Мексиканка посмотрела на меня и спросила:
– Водка? Кавьяр?
Я поняла, что русские для нее – это икра и водка.
Я развела руками. У меня нет сувениров. У меня нет даже чемодана, и мне не во что переодеться.
Мексиканка понимает, но ее настроение не ухудшается. Она уходит в соседнюю комнату гладить и напевает о любви. Я улавливаю слово «карасон», что значит сердце.
Интересно, мексиканка – оптимистка по натуре или ее настроение входит в условия контракта? Прислуга должна оставлять свои проблемы за дверью, как уличную обувь.
Можно, конечно, спросить. Но я могу задать вопрос только по-русски. Я спрашиваю:
– Мексика? – И направляю в нее свой указательный палец.
– Но травахо, – отвечает служанка. – Травахо – Парис.
Я догадываюсь: нет работы, работа есть в Париже. И еще я отмечаю: Парис – настоящее название столицы Франции, в честь бога красоты Париса.
Дорога была прекрасной, как и все европейские дороги. Мы с Морисом сидели в белом «ягуаре», видимо, синий он отправил на ремонт.
Морис умело руководил сильной машиной. Казалось, ему это ничего не стоило. Машина успокаивает и уравновешивает.
Мы молчали, нас объединяла скорость. Молчание было общим.
Я подумала: как хорошо сидеть возле миллионера, ехать далеко и долго и ни о чем не думать.
Морис – хороший человек. В конце концов он вовсе не должен мной заниматься, а он несет кофе в постель, везет за город познакомить с женой. Зачем это ему? Но, может быть, он хочет развлечь жену мной? Я все-таки писатель, штучный товар. В его ближайшем окружении таких нет. Все есть, а таких, как я, – нет. Морис купит жене цветы и привезет меня. Я опять присутствовала в его колоде некоторой разменной картой.
А может быть, все гораздо проще. Я его понимаю, и ему со мной интересно.
Я спросила:
– У тебя есть друзья?
– Два, – сказал Морис. – Один умер, а другой в Америке.
– Значит, ни одного, – поняла я.
– Два, – повторил он. – Тот, кто умер, – тоже считается.
Все ясно. Он одинок. Это одинокий миллионер. В его жизни нет дружеской поддержки. Тот, который в Америке, – далеко. А умерший – еще дальше. Морис греется о любовь.

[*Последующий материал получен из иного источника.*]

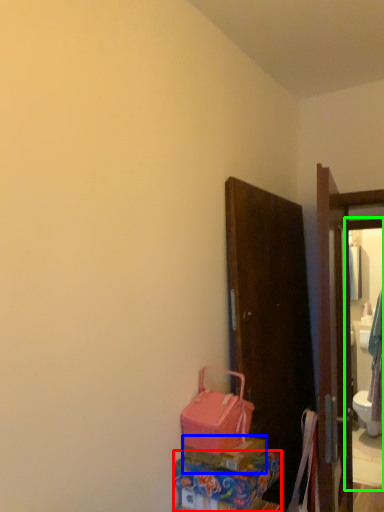
Question: Which object is the closest to the box (highlighted by a red box)? Choose among these: box (highlighted by a blue box) or mirror (highlighted by a green box).

Choices:
 (A) box
 (B) mirror

Answer: (A)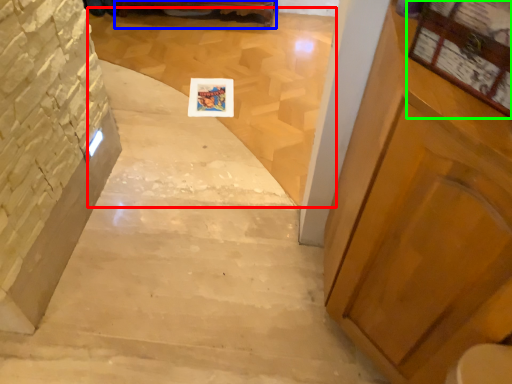
Question: Based on their relative distances, which object is farther from stairwell (highlighted by a red box)? Choose from furniture (highlighted by a blue box) and bulletin board (highlighted by a green box).

Choices:
 (A) furniture
 (B) bulletin board

Answer: (B)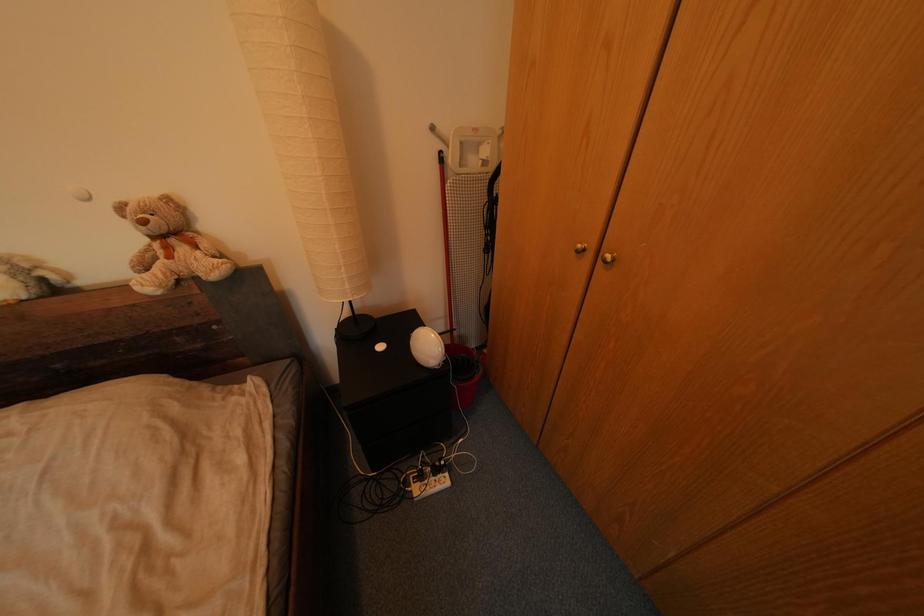
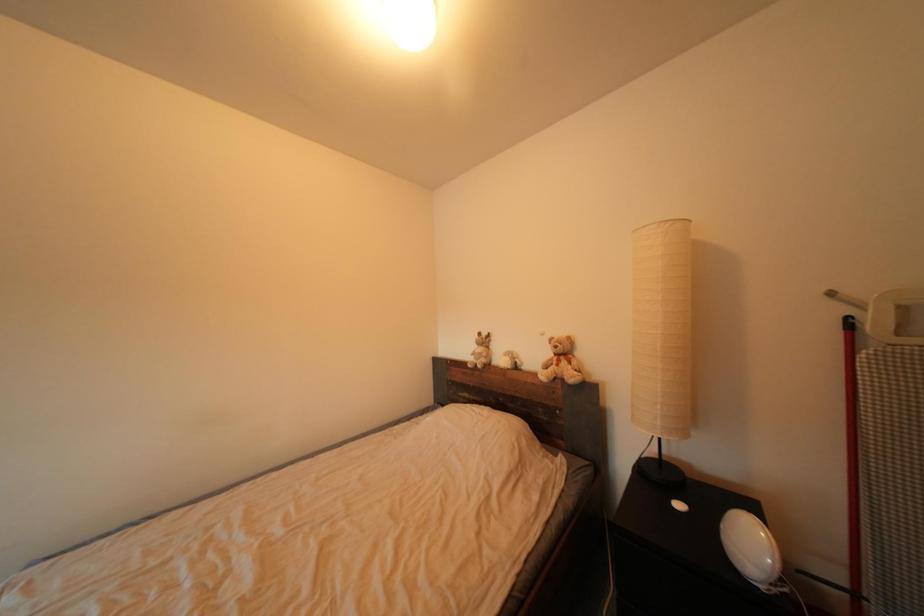
Question: How did the camera likely rotate?

Choices:
 (A) Left
 (B) Right
 (C) Up
 (D) Down

Answer: (A)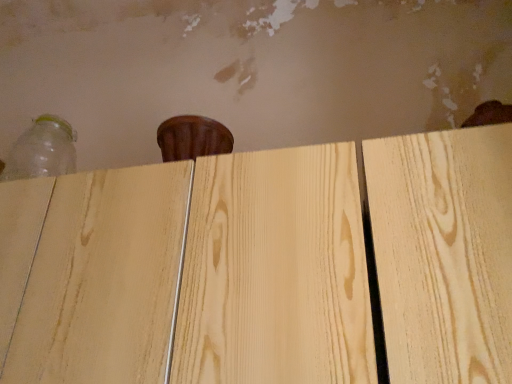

– Ты любишь Анестези? – спросила я.
Морис что-то торопливо заговорил, занервничал, несколько раз повторил: «Этиопа, этиопа...»
– Что? – переспросила я.
Морис открыл в машине ящичек и достал цветные фотографии. На всех фотографиях была изображена черная девушка, как две капли воды похожая на Софи Лорен в ранней молодости. Рот от уха до уха, белые зубы, глаза, как у пантеры.
– Этиопа, – повторил Морис.
– Это имя?
– Но. Жеографи...
Я вдруг поняла, что он хотел сказать. Эфиопия. Девушка была эфиопкой.
Я вгляделась еще раз. Я слышала, что эфиопы – черные семиты. Яркая семитская красота.
– А Настя знает? – спросила я.
– Но.
Настя не знает, но даже если бы и знала, уже ничего нельзя изменить.
– Этиопа – ля фамм пур муа. (Женщина для меня.) Насте на этом фоне больше делать нечего. Поэтому она так нервничала. Но тогда зачем Морис взял меня в гостевую комнату? А просто так. Морис – добрый. Настя попросила, он согласился.
Я прерывисто вздохнула. Все-таки я была подруга Насти, а не Этиопы.
– А где вы познакомились? – спросила я.
– В небе, – сказал Морис. – Я увидел ее в самолете, а потом помог ей снять багаж с ленты.
Мое писательское воображение подсунуло мне такой сюжет. Он снял ей багаж и проводил домой. На такси. А потом они встретились вечером, и она показала ему класс. А потом Морис снял ей маленькую квартирку, которая в Париже называется «студио». Они купили широкую кровать, даже не кровать, а матрас от стены до стены, чтобы можно было на нем перекатываться, а если скатишься на пол, то небольно падать, потому что невысоко лететь.